The guy had listened to me talk during several sessions at a pastors’ conference…Toward the end of the week, he decided to drink a cup of coffee with me and risk saying it straight. It went something like this: “You don’t fit. You’ve got the roots of a fundamentalist, but you don’t sound like it. Your theology is narrow, but you’re not rigid. You take God seriously, but you laugh like there’s no tomorrow. You have definite convictions, but you aren’t legalistic and demanding.” Then he added: “Even though you’re a firm believer in the Bible, you’re still having fun, still enjoying life. You’ve even got some compassion!”
“You’ve even got some compassion!” Like, if you’re committed to the truth of Scripture, you shouldn’t get that concerned about people stuff-heartaches, hunger, illness, fractured lives, insecurities, failures, and grief-because those are only temporal problems. Mere horizontal hassles. Leave that to others. Our main job is to give ‘em “the gospel.”
Isn’t there an all too familiar trend that the more conservative one becomes, the less compassionate?

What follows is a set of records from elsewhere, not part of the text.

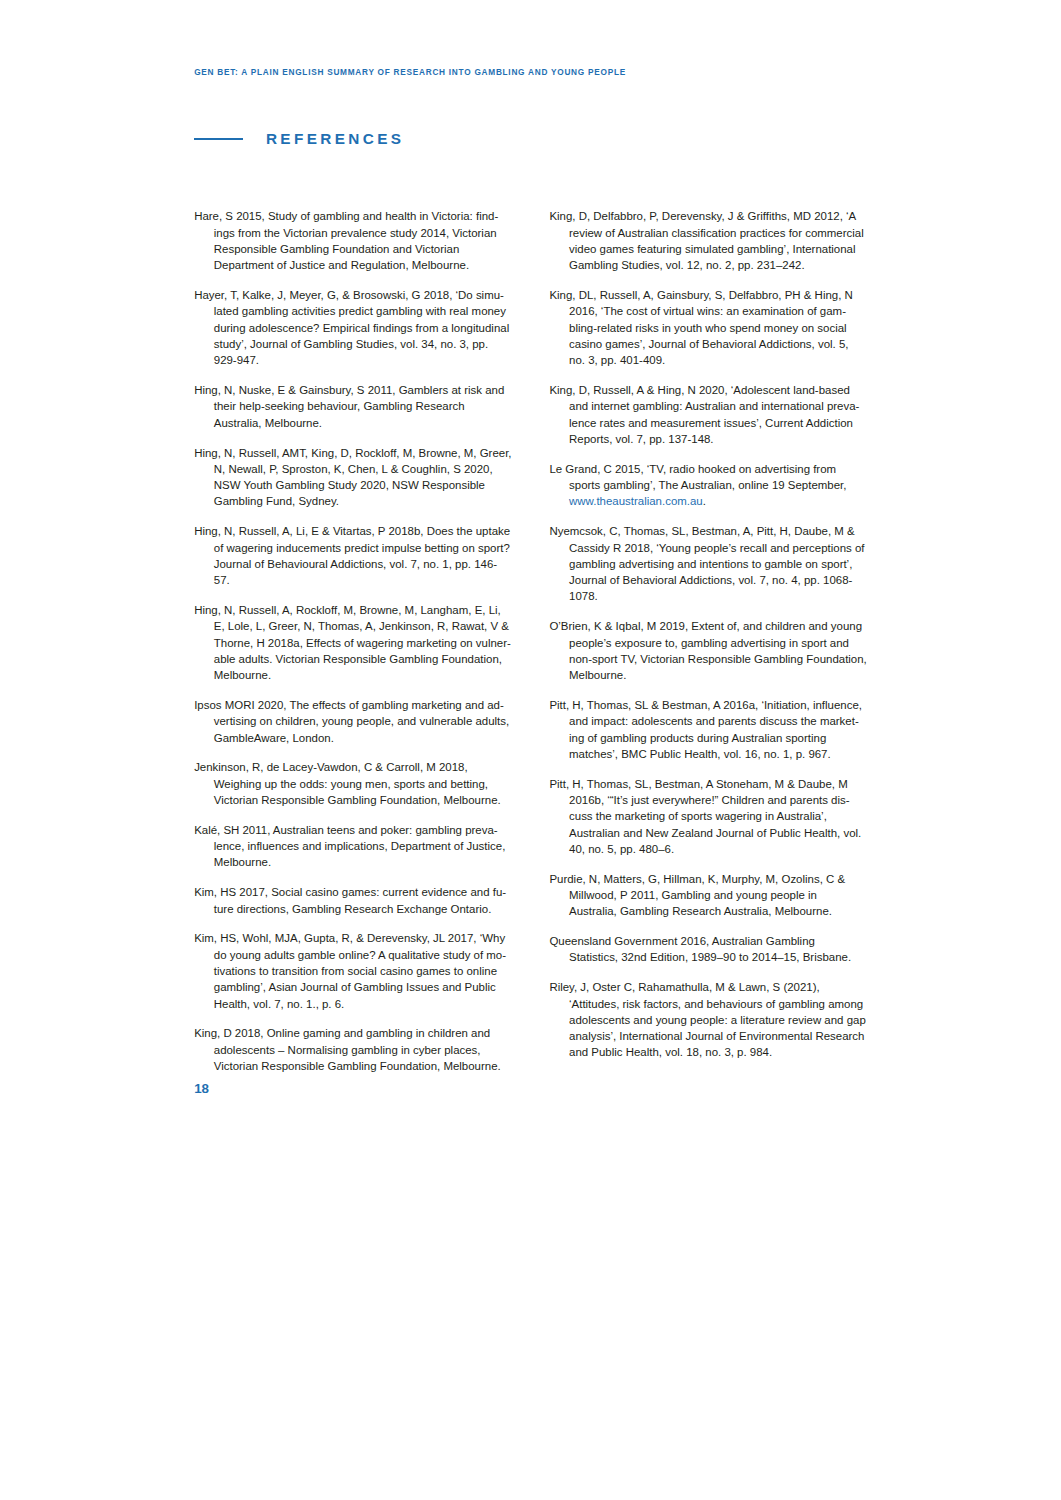Gen Bet: A plain English summary of research into gambling and young people
References
Hare, S 2015, Study of gambling and health in Victoria: findings from the Victorian prevalence study 2014, Victorian Responsible Gambling Foundation and Victorian Department of Justice and Regulation, Melbourne.
Hayer, T, Kalke, J, Meyer, G, & Brosowski, G 2018, ‘Do simulated gambling activities predict gambling with real money during adolescence? Empirical findings from a longitudinal study’, Journal of Gambling Studies, vol. 34, no. 3, pp. 929-947.
Hing, N, Nuske, E & Gainsbury, S 2011, Gamblers at risk and their help-seeking behaviour, Gambling Research Australia, Melbourne.
Hing, N, Russell, AMT, King, D, Rockloff, M, Browne, M, Greer, N, Newall, P, Sproston, K, Chen, L & Coughlin, S 2020, NSW Youth Gambling Study 2020, NSW Responsible Gambling Fund, Sydney.
Hing, N, Russell, A, Li, E & Vitartas, P 2018b, Does the uptake of wagering inducements predict impulse betting on sport? Journal of Behavioural Addictions, vol. 7, no. 1, pp. 146-57.
Hing, N, Russell, A, Rockloff, M, Browne, M, Langham, E, Li, E, Lole, L, Greer, N, Thomas, A, Jenkinson, R, Rawat, V & Thorne, H 2018a, Effects of wagering marketing on vulnerable adults. Victorian Responsible Gambling Foundation, Melbourne.
Ipsos MORI 2020, The effects of gambling marketing and advertising on children, young people, and vulnerable adults, GambleAware, London.
Jenkinson, R, de Lacey-Vawdon, C & Carroll, M 2018, Weighing up the odds: young men, sports and betting, Victorian Responsible Gambling Foundation, Melbourne.
Kalé, SH 2011, Australian teens and poker: gambling prevalence, influences and implications, Department of Justice, Melbourne.
Kim, HS 2017, Social casino games: current evidence and future directions, Gambling Research Exchange Ontario.
Kim, HS, Wohl, MJA, Gupta, R, & Derevensky, JL 2017, ‘Why do young adults gamble online? A qualitative study of motivations to transition from social casino games to online gambling’, Asian Journal of Gambling Issues and Public Health, vol. 7, no. 1., p. 6.
King, D 2018, Online gaming and gambling in children and adolescents – Normalising gambling in cyber places, Victorian Responsible Gambling Foundation, Melbourne.
King, D, Delfabbro, P, Derevensky, J & Griffiths, MD 2012, ‘A review of Australian classification practices for commercial video games featuring simulated gambling’, International Gambling Studies, vol. 12, no. 2, pp. 231–242.
King, DL, Russell, A, Gainsbury, S, Delfabbro, PH & Hing, N 2016, ‘The cost of virtual wins: an examination of gambling-related risks in youth who spend money on social casino games’, Journal of Behavioral Addictions, vol. 5, no. 3, pp. 401-409.
King, D, Russell, A & Hing, N 2020, ‘Adolescent land-based and internet gambling: Australian and international prevalence rates and measurement issues’, Current Addiction Reports, vol. 7, pp. 137-148.
Le Grand, C 2015, ‘TV, radio hooked on advertising from sports gambling’, The Australian, online 19 September, www.theaustralian.com.au.
Nyemcsok, C, Thomas, SL, Bestman, A, Pitt, H, Daube, M & Cassidy R 2018, ‘Young people’s recall and perceptions of gambling advertising and intentions to gamble on sport’, Journal of Behavioral Addictions, vol. 7, no. 4, pp. 1068-1078.
O’Brien, K & Iqbal, M 2019, Extent of, and children and young people’s exposure to, gambling advertising in sport and non-sport TV, Victorian Responsible Gambling Foundation, Melbourne.
Pitt, H, Thomas, SL & Bestman, A 2016a, ‘Initiation, influence, and impact: adolescents and parents discuss the marketing of gambling products during Australian sporting matches’, BMC Public Health, vol. 16, no. 1, p. 967.
Pitt, H, Thomas, SL, Bestman, A Stoneham, M & Daube, M 2016b, ‘“It’s just everywhere!” Children and parents discuss the marketing of sports wagering in Australia’, Australian and New Zealand Journal of Public Health, vol. 40, no. 5, pp. 480–6.
Purdie, N, Matters, G, Hillman, K, Murphy, M, Ozolins, C & Millwood, P 2011, Gambling and young people in Australia, Gambling Research Australia, Melbourne.
Queensland Government 2016, Australian Gambling Statistics, 32nd Edition, 1989–90 to 2014–15, Brisbane.
Riley, J, Oster C, Rahamathulla, M & Lawn, S (2021), ‘Attitudes, risk factors, and behaviours of gambling among adolescents and young people: a literature review and gap analysis’, International Journal of Environmental Research and Public Health, vol. 18, no. 3, p. 984.
18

I want to know why. Why either-or? Why not both-and? I’d also like to know when we departed from the biblical model. When did we begin to ignore Christ’s care for the needy?
Maybe it was when we realized that one is much easier than the other. It’s also faster. When you don’t concern yourself with being your brother’s keeper, you don’t have to get dirty or take risks or lose your objectivity or run up against the thorny side of an issue that lacks easy answers.
If you really want to live, choose compassion over head knowledge. We need both, but in the right order. Come on, let’s break the mold and surprise ‘em. That’s exactly what Jesus did with you and me and a whole bunch of other sinners who deserved and expected a full dose of condemnation, but got compassion instead. Others won’t care how much we know until they know how much we care.
(From Chuck Swindoll’s devotional Day by Day with edits.)
Today let us come to our Lord who chose us and has shown us his “like a mother, like a father” compassions. Let’s pray for our churches that he would let his holiness and “dearly loving us” be known more fully in us and through us.